Alívio nas tensões geopolíticas reprime expectativas de inflação
A primeira rodada de negociações de alto nível entre os EUA e o Irã na Suíça emitiu sinais positivos. De acordo com a declaração conjunta divulgada pelos mediadores Catar e Paquistão, ambas as partes concordaram em elaborar um roteiro visando alcançar um acordo final em 60 dias. Este avanço diplomático reduziu diretamente o risco de bloqueio do corredor de energia do Estreito de Ormuz, fazendo com que os futuros do petróleo Brent caíssem mais de 1%. Como os altos preços do petróleo geralmente aumentam as preocupações globais com a inflação e elevam as expectativas de aumento de juros pelos bancos centrais, a queda nos preços da energia enfraqueceu fundamentalmente o valor do ouro como proteção contra a inflação. Embora o ouro à vista tenha se recuperado a curto prazo para cerca de US$ 4189,69 por onça, analistas de instituições como a Marex apontam que a situação geopolítica é extremamente instável, e as negociações em torno de fatores geopolíticos tendem a ser voláteis a curto prazo, dificultando a ocultação da tendência de pressão sobre o ouro devido à fraqueza das commodities.

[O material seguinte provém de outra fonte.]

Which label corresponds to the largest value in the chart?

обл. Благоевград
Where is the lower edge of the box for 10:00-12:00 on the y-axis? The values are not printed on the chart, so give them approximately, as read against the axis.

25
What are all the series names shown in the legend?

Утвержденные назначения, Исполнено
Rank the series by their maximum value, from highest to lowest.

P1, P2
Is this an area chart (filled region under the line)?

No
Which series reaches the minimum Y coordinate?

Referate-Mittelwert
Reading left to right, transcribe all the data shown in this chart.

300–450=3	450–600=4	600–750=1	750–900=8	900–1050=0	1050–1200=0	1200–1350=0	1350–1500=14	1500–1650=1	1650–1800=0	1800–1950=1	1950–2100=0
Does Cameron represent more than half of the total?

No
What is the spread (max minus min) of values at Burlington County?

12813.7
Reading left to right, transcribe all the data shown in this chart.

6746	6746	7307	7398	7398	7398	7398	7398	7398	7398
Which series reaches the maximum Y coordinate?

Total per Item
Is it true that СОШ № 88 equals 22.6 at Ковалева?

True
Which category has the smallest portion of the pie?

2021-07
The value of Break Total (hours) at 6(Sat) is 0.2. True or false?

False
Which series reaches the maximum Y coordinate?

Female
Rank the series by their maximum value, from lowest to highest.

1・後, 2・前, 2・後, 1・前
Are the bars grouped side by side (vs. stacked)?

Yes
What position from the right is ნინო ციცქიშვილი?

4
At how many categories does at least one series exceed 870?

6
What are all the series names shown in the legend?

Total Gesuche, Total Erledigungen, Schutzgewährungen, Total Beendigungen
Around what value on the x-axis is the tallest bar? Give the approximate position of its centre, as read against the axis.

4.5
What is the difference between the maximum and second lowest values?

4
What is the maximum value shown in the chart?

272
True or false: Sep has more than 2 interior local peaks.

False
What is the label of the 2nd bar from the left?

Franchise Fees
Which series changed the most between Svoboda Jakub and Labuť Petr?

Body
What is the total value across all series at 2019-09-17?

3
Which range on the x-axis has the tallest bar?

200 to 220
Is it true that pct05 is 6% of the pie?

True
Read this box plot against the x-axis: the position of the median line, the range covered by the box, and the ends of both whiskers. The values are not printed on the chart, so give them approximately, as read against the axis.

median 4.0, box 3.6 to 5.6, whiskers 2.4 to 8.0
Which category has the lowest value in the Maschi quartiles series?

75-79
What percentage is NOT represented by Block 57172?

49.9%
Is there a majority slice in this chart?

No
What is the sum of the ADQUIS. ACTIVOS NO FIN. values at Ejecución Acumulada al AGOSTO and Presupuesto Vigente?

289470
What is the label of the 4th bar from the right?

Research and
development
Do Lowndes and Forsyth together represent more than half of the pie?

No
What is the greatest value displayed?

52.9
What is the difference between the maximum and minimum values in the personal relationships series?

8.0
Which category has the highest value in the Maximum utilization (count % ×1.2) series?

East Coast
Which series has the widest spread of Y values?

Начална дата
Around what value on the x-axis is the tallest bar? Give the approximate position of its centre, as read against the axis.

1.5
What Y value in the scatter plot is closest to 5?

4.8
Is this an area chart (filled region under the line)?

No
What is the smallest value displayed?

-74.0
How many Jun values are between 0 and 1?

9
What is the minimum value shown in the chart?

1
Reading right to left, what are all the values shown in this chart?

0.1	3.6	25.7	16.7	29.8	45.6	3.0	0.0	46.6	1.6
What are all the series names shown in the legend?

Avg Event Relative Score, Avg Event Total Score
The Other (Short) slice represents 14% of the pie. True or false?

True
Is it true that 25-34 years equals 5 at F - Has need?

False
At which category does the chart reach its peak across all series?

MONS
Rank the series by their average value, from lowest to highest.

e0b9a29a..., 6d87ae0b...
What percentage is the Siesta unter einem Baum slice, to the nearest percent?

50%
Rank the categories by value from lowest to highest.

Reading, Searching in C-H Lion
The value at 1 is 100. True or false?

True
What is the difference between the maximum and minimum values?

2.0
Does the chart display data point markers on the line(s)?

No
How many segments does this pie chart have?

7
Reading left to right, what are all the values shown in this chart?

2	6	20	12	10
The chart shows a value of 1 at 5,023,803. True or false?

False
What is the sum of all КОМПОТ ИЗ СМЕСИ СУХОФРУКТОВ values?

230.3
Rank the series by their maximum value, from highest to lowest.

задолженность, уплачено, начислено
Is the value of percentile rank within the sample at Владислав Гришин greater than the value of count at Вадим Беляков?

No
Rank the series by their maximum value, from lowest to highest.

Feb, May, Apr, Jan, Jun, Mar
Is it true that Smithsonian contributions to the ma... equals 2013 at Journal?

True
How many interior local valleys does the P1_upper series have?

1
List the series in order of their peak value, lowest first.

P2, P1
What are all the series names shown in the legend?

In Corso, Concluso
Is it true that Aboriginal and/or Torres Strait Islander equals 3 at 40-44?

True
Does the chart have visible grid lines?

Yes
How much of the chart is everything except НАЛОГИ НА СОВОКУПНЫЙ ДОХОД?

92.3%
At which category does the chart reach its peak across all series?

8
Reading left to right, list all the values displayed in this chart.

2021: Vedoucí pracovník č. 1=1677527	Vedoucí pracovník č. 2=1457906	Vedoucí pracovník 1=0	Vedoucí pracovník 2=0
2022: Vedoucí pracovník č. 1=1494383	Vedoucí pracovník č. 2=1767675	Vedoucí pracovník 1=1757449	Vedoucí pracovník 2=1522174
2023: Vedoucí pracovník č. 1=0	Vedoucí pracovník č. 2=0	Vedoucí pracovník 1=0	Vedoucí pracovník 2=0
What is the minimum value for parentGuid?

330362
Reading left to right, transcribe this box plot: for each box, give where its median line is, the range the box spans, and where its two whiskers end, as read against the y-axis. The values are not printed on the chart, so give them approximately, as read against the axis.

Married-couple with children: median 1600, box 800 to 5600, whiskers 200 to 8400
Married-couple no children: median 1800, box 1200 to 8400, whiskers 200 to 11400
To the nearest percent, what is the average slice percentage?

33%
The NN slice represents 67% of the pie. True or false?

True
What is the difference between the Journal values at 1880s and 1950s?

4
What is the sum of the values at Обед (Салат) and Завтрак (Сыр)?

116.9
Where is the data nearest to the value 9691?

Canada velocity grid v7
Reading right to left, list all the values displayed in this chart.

Gráfico de pontos hawkish do Fed remodela caminho das taxas de juros
Além dos fatores geopolíticos, a mudança de política do Fed é o principal motor que reprime o sentimento altista do ouro. Na semana passada, o Fed surpreendeu ao emitir sinais hawkish, com 9 dos 19 formuladores de políticas acreditando que um aumento de juros é necessário este ano. Atualmente, o mercado financeiro reajustou os preços, precificando um espaço de aperto de 41 pontos base até o final do ano. A probabilidade de aumento de juros em julho subiu para 36%, enquanto em setembro atingiu 74%. O presidente do Fed, Kevin Warsh, enfatizou os riscos de inflação e destacou que o mercado financeiro é uma fonte importante de informações para orientar as decisões do banco central. Como o ouro é um ativo sem rendimento, no contexto macroeconômico de aumento das taxas de juros reais e fortalecimento do dólar impulsionado pela inclinação de aperto do banco central, seu custo de oportunidade aumenta significativamente. Se os dados econômicos, como a inflação central, apresentarem um desempenho forte, a pressão para ajuste do valor do ouro será ainda mais liberada.
Ressonância técnica revela pressão de baixa
Do ponto de vista da análise técnica, o movimento do ouro está preso em um impasse técnico em vários ciclos, com uma tendência geral de baixa. No gráfico diário, o preço do ouro caiu novamente abaixo da linha de tendência ascendente anterior, com a estrutura geral voltando a ser de baixa, e o alvo de médio prazo apontando para cerca de US$ 3885. No gráfico de 4 horas, há uma forte zona de resistência em torno de US$ 4250, que forma uma ressonância técnica com a linha de tendência rompida anteriormente. Espera-se que os vendedores continuem a pressionar nesta área, usando a linha de tendência acima como um ponto claro de controle de risco. No gráfico de 1 hora de curto prazo, embora o preço atual seja suportado por uma linha de tendência ascendente de curto prazo, se não conseguir romper efetivamente a zona de resistência de ressonância de US$ 4250, a recuperação de curto prazo terá dificuldade em se transformar em uma alta de tendência. Uma vez que o preço do ouro rompa a linha de suporte de curto prazo, o impulso de baixa deverá aumentar ainda mais.